**WHAT TO WORK ON**
Transcribe all data verbatim. Skip the pictures.

**DATA EXTRACT**
-=-=-=-=-
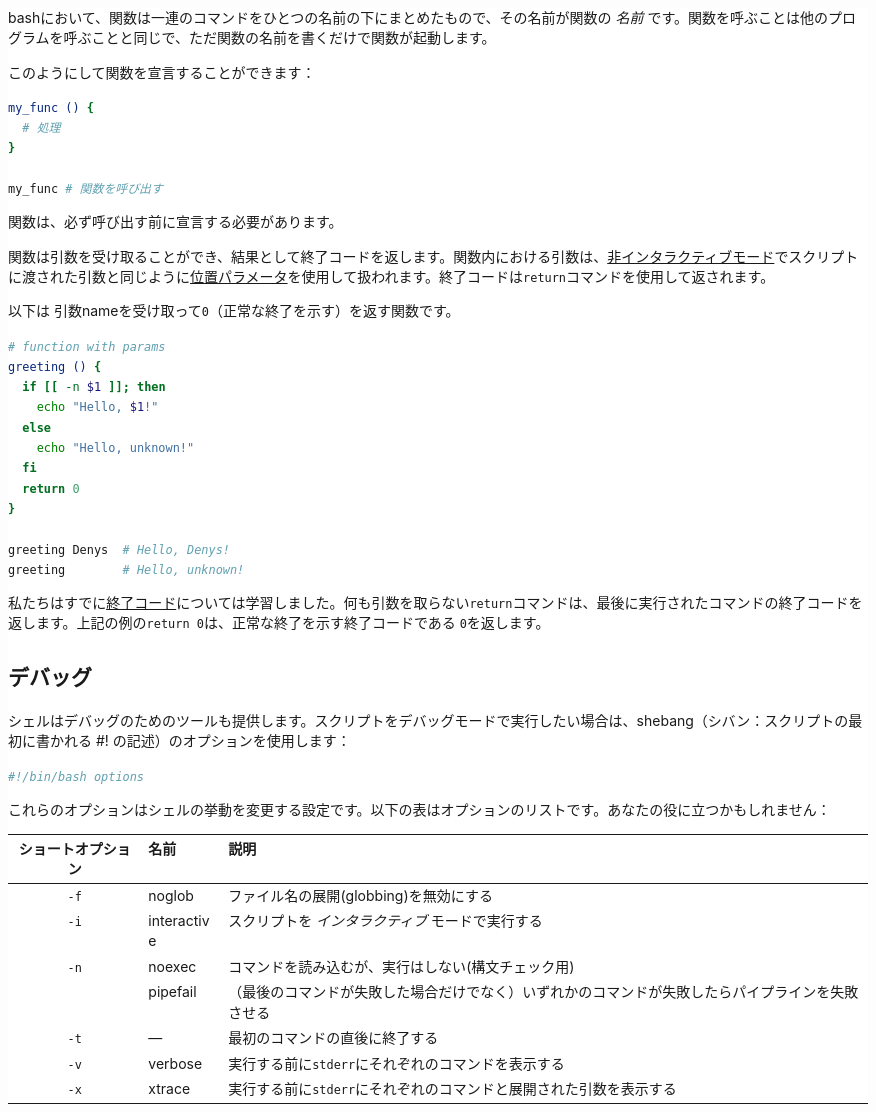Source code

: bashにおいて、関数は一連のコマンドをひとつの名前の下にまとめたもので、その名前が関数の _名前_ です。関数を呼ぶことは他のプログラムを呼ぶことと同じで、ただ関数の名前を書くだけで関数が起動します。

このようにして関数を宣言することができます：

```bash
my_func () {
  # 処理
}

my_func # 関数を呼び出す
```

関数は、必ず呼び出す前に宣言する必要があります。

関数は引数を受け取ることができ、結果として終了コードを返します。関数内における引数は、[非インタラクティブモード](#非インタラクティブモード)でスクリプトに渡された引数と同じように[位置パラメータ](#位置パラメータ)を使用して扱われます。終了コードは`return`コマンドを使用して返されます。

以下は 引数nameを受け取って`0`（正常な終了を示す）を返す関数です。

```bash
# function with params
greeting () {
  if [[ -n $1 ]]; then
    echo "Hello, $1!"
  else
    echo "Hello, unknown!"
  fi
  return 0
}

greeting Denys  # Hello, Denys!
greeting        # Hello, unknown!
```

私たちはすでに[終了コード](#終了コード)については学習しました。何も引数を取らない`return`コマンドは、最後に実行されたコマンドの終了コードを返します。上記の例の`return 0`は、正常な終了を示す終了コードである `0`を返します。

## デバッグ

シェルはデバッグのためのツールも提供します。スクリプトをデバッグモードで実行したい場合は、shebang（シバン：スクリプトの最初に書かれる #! の記述）のオプションを使用します：

```bash
#!/bin/bash options
```

これらのオプションはシェルの挙動を変更する設定です。以下の表はオプションのリストです。あなたの役に立つかもしれません：

| ショートオプション | 名前       | 説明                                            |
| :---: | :---------- | :----------------------------------------------------- |
| `-f`  | noglob      | ファイル名の展開(globbing)を無効にする                |
| `-i`  | interactive | スクリプトを _インタラクティブ_ モードで実行する                     |
| `-n`  | noexec      | コマンドを読み込むが、実行はしない(構文チェック用)  |
|       | pipefail    | （最後のコマンドが失敗した場合だけでなく）いずれかのコマンドが失敗したらパイプラインを失敗させる |
| `-t`  | —           | 最初のコマンドの直後に終了する                            |
| `-v`  | verbose     | 実行する前に`stderr`にそれぞれのコマンドを表示する    |
| `-x`  | xtrace      | 実行する前に`stderr`にそれぞれのコマンドと展開された引数を表示する|


[tr-request]: https://github.com/denysdovhan/bash-handbook/issues/new?title=Translation%20Request:%20%5BPlease%20enter%20language%20here%5D&body=I%20am%20able%20to%20translate%20this%20language%20%5Byes/no%5D
[cc-url]: http://creativecommons.org/licenses/by/4.0/
[cc-image]: https://img.shields.io/badge/License-CC%20BY%204.0-lightgrey.svg?style=flat-square
[npm-url]: https://npmjs.org/package/bash-handbook
[npm-image]: https://img.shields.io/npm/v/bash-handbook.svg?style=flat-square
[gitter-url]: https://gitter.im/denysdovhan/bash-handbook
[gitter-image]: https://img.shields.io/gitter/room/nwjs/nw.js.svg?style=flat-square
-=-=-=-=-
**WRITTEN RESPONSE**
Source code

: bashにおいて、関数は一連のコマンドをひとつの名前の下にまとめたもので、その名前が関数の _名前_ です。関数を呼ぶことは他のプログラムを呼ぶことと同じで、ただ関数の名前を書くだけで関数が起動します。

このようにして関数を宣言することができます：

```bash
my_func () {
  # 処理
}

my_func # 関数を呼び出す
```

関数は、必ず呼び出す前に宣言する必要があります。

関数は引数を受け取ることができ、結果として終了コードを返します。関数内における引数は、[非インタラクティブモード](#非インタラクティブモード)でスクリプトに渡された引数と同じように[位置パラメータ](#位置パラメータ)を使用して扱われます。終了コードは`return`コマンドを使用して返されます。

以下は 引数nameを受け取って`0`（正常な終了を示す）を返す関数です。

```bash
# function with params
greeting () {
  if [[ -n $1 ]]; then
    echo "Hello, $1!"
  else
    echo "Hello, unknown!"
  fi
  return 0
}

greeting Denys  # Hello, Denys!
greeting        # Hello, unknown!
```

私たちはすでに[終了コード](#終了コード)については学習しました。何も引数を取らない`return`コマンドは、最後に実行されたコマンドの終了コードを返します。上記の例の`return 0`は、正常な終了を示す終了コードである `0`を返します。

## デバッグ

シェルはデバッグのためのツールも提供します。スクリプトをデバッグモードで実行したい場合は、shebang（シバン：スクリプトの最初に書かれる #! の記述）のオプションを使用します：

```bash
#!/bin/bash options
```

これらのオプションはシェルの挙動を変更する設定です。以下の表はオプションのリストです。あなたの役に立つかもしれません：

| ショートオプション | 名前       | 説明                                            |
| :---: | :---------- | :----------------------------------------------------- |
| `-f`  | noglob      | ファイル名の展開(globbing)を無効にする                |
| `-i`  | interactive | スクリプトを _インタラクティブ_ モードで実行する                     |
| `-n`  | noexec      | コマンドを読み込むが、実行はしない(構文チェック用)  |
|       | pipefail    | （最後のコマンドが失敗した場合だけでなく）いずれかのコマンドが失敗したらパイプラインを失敗させる |
| `-t`  | —           | 最初のコマンドの直後に終了する                            |
| `-v`  | verbose     | 実行する前に`stderr`にそれぞれのコマンドを表示する    |
| `-x`  | xtrace      | 実行する前に`stderr`にそれぞれのコマンドと展開された引数を表示する|


[tr-request]: https://github.com/denysdovhan/bash-handbook/issues/new?title=Translation%20Request:%20%5BPlease%20enter%20language%20here%5D&body=I%20am%20able%20to%20translate%20this%20language%20%5Byes/no%5D
[cc-url]: http://creativecommons.org/licenses/by/4.0/
[cc-image]: https://img.shields.io/badge/License-CC%20BY%204.0-lightgrey.svg?style=flat-square
[npm-url]: https://npmjs.org/package/bash-handbook
[npm-image]: https://img.shields.io/npm/v/bash-handbook.svg?style=flat-square
[gitter-url]: https://gitter.im/denysdovhan/bash-handbook
[gitter-image]: https://img.shields.io/gitter/room/nwjs/nw.js.svg?style=flat-square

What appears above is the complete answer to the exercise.